◆ Task objective: Write out each line of the data below without changing a word, and leave the pictures out of your answer.

Collected data entries
-.-.-

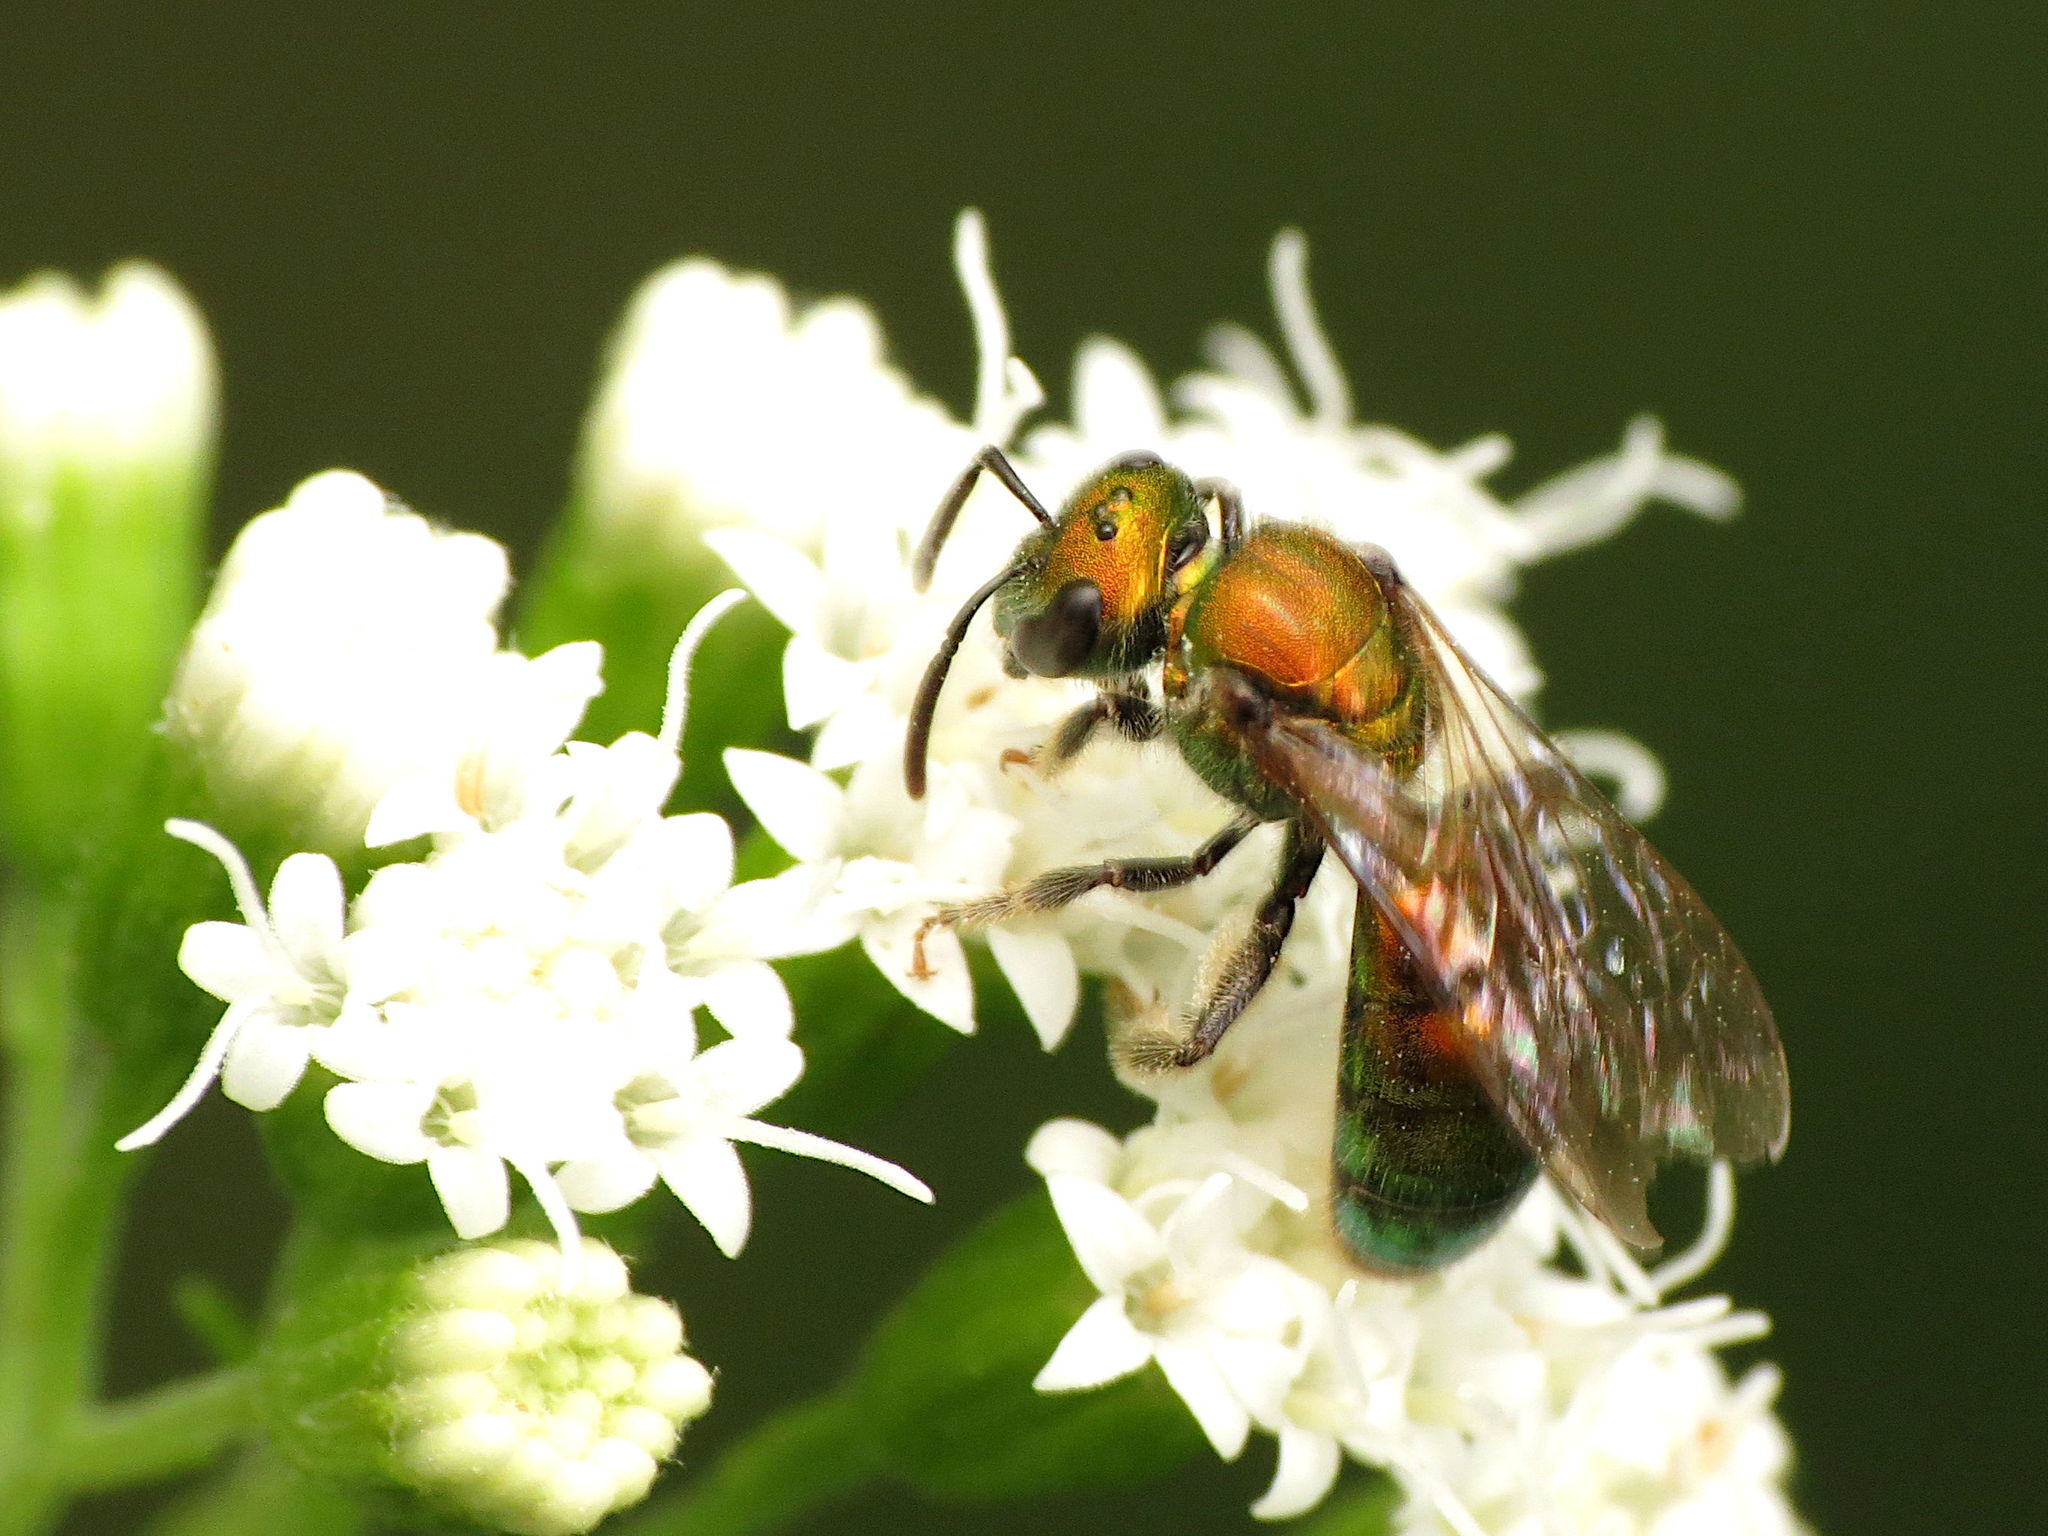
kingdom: Animalia
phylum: Arthropoda
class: Insecta
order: Hymenoptera
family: Halictidae
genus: Augochlora
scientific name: Augochlora pura
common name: Pure green sweat bee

-.-.-

◆ Expected output:
kingdom: Animalia
phylum: Arthropoda
class: Insecta
order: Hymenoptera
family: Halictidae
genus: Augochlora
scientific name: Augochlora pura
common name: Pure green sweat bee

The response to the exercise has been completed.